A.I. companies, researchers, and regulators need to urgently accelerate tackling how A.I.s should be operating in the face of unresolved age-old trade-offs between conflicting goals, and accelerate developing new kinds of A.I.s that can help solve for this. For example, one of my research projects involves A.I. that not only fact-checks information, but automatically rephrases it in a way that helps reduce readers’ implicit biases. Accelerating this work is pressing precisely because of the exponential advancement of today’s A.I. technology.
Meanwhile, we need to decelerate deployment of A.I.s that are exacerbating sociopolitical instability, like algorithms that line up one conspiracy theory post after the other. Instead, we need to accelerate development of A.I.s that help to de-escalate those dangerous levels of polarization.
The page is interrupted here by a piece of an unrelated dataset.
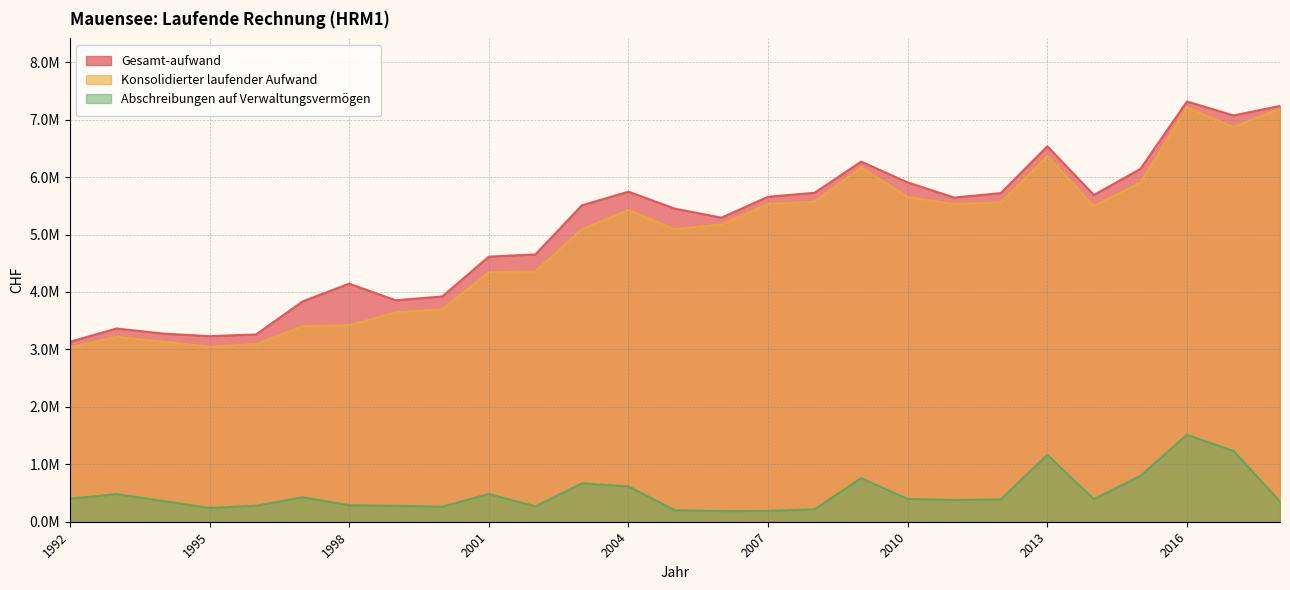

At which label does Abschreibungen auf Verwaltungsvermögen reach its minimum?

2006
And all of us — A.I. experts, Silicon Valley influencers and big media driving our everyday conversations — need to stop sweeping these real challenges under the rug through over-simplistically misframed narratives of AI accelerationism versus decelerationism. We need to acknowledge that our work impacts human beings, and human beings are messy and complex in ways that cannot necessarily be captured by an elegant equation.
Culture matters. A.I.s are now an everyday part of our society, a fact which will come to be more pronounced than most folks ever envisioned. It is already too late to start realizing this. Let’s let a boardroom conflict be our opportunity. It is possible to dream big fast, and to slow misunderstanding.